On the other hand, food may be a smart differentiator since on-board customer service on any airline has become an oxymoron. As has on-time arrival. So maybe that cardboard-tasting imitation of a roast beef sandwich is a smart messaging move on Continental’s part. One thing’s for sure: the days when United invited us to "fly the friendly skies" are long gone. Business travel is to be endured and survived, not enjoyed.

3 thoughts on “How sad is the current state of the airline industry that food has now become a differentiator?

  1. Steve,
    To those with finer tastes, airline food is not the greatest bonus. But most Americans lacks this fine art proof the many overweights from junk food. Still, it’s free. People love free stuff. The perfect example is how multi millionaire movies starts die to bits when they get a bag full of free stuff at events often worth no more that $500.00 or even $1,000.00 dollars. But it’s free they gleam.
    Personally, the kosher airline food is really not bad at all.

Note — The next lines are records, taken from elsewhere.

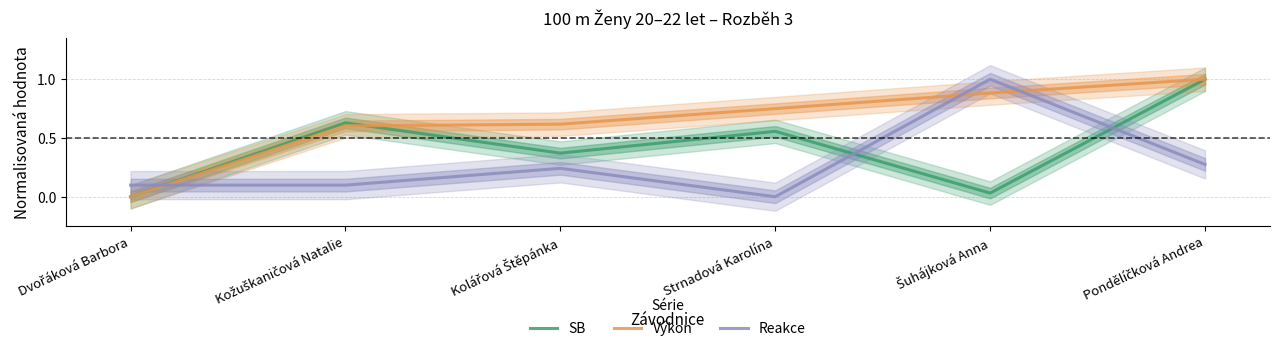

Does the chart display data point markers on the line(s)?

No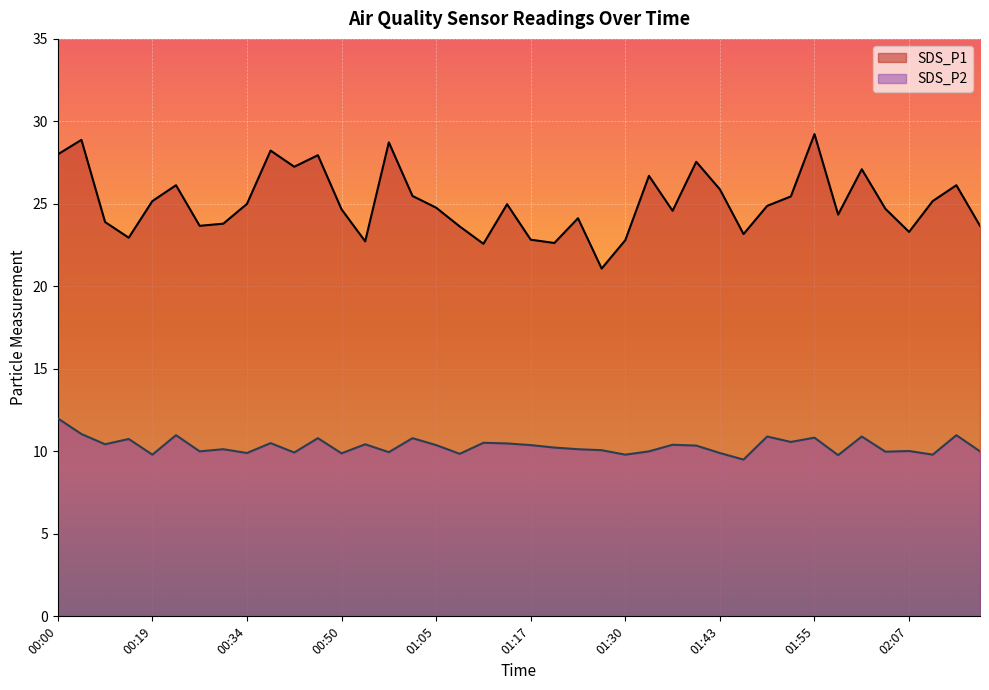

What is the average value of the SDS_P2 series?

10.3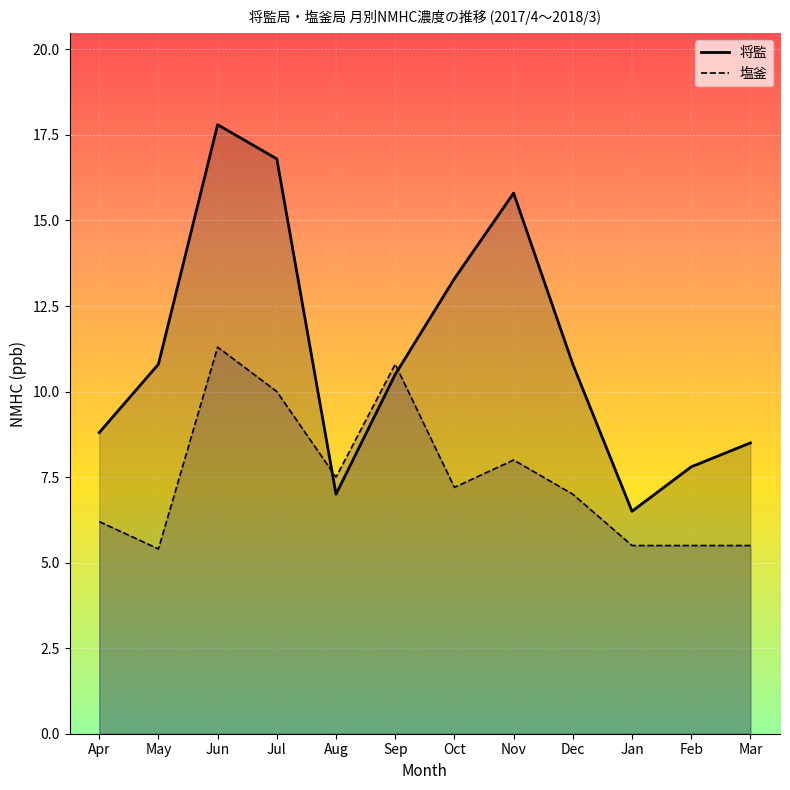

Between Jul and Nov, which series saw the biggest shift?

塩釜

  2. Your point is well taken, Paul. Continental’s campaign, and my comments, were aimed at the dismal state of domestic air service (where serving food is actually a point of diffentiation). That said, I recently flew first class to Portugal on TAP and wished they hadn’t offered any food at all. It was that bad.

  3. Fly Virgin more, Steve. I spent 10 full days on Virgin last year, when you add it all up; enjoyed every minute. Food’s good too.